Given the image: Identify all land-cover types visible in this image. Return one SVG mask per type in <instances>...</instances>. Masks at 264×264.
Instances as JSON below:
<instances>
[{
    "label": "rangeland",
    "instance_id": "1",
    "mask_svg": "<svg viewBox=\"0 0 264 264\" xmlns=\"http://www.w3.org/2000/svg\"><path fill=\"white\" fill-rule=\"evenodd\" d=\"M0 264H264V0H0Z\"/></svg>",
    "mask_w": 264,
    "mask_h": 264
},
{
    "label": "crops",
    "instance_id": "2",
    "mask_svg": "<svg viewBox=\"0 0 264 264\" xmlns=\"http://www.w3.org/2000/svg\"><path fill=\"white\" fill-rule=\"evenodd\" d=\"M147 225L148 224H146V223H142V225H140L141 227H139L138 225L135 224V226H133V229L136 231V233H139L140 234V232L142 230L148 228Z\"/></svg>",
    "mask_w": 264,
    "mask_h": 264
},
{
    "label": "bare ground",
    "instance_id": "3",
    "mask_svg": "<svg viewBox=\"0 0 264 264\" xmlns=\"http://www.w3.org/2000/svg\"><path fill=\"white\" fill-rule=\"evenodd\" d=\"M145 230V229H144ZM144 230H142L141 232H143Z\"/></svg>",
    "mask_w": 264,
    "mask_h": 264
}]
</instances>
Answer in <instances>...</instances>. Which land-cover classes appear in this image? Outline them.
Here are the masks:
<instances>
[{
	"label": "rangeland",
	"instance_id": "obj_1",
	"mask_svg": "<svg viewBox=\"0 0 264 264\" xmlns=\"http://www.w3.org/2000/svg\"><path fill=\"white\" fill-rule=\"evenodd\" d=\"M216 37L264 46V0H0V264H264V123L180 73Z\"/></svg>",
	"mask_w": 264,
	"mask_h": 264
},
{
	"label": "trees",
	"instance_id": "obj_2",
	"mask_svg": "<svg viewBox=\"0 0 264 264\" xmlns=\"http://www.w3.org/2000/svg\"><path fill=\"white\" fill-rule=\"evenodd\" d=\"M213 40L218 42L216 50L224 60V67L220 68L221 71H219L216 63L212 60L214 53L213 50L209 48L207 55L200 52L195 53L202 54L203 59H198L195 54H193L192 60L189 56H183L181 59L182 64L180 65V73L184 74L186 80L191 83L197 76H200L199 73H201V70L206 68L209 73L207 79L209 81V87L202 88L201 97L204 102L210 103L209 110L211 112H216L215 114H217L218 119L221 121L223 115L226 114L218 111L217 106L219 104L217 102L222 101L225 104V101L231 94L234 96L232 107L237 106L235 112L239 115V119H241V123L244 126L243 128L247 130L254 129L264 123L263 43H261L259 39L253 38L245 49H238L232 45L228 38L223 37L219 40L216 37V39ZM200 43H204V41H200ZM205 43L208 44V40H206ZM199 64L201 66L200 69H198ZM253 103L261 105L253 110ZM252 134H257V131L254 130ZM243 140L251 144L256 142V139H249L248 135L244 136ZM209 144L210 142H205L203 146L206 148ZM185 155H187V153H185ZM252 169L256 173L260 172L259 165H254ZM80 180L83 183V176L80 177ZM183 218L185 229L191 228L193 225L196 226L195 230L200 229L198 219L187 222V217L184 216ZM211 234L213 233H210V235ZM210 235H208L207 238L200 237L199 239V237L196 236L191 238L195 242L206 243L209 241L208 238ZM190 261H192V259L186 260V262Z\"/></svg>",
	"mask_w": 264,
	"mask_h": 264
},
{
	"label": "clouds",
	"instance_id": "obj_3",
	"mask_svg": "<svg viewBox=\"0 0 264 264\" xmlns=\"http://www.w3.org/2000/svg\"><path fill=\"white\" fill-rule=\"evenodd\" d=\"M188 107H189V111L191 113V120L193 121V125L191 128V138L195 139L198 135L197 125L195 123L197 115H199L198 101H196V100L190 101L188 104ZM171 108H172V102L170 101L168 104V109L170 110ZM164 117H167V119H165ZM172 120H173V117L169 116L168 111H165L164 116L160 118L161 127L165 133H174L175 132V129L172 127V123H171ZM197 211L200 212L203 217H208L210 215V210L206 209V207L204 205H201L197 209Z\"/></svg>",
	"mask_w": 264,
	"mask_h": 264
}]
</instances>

[Exercise goal] Return each line above that contains the word "image". Case matters.

[Full response]
Given the image: Identify all land-cover types visible in this image. Return one SVG mask per type in <instances>...</instances>. Masks at 264×264.
Answer in <instances>...</instances>. Which land-cover classes appear in this image? Outline them.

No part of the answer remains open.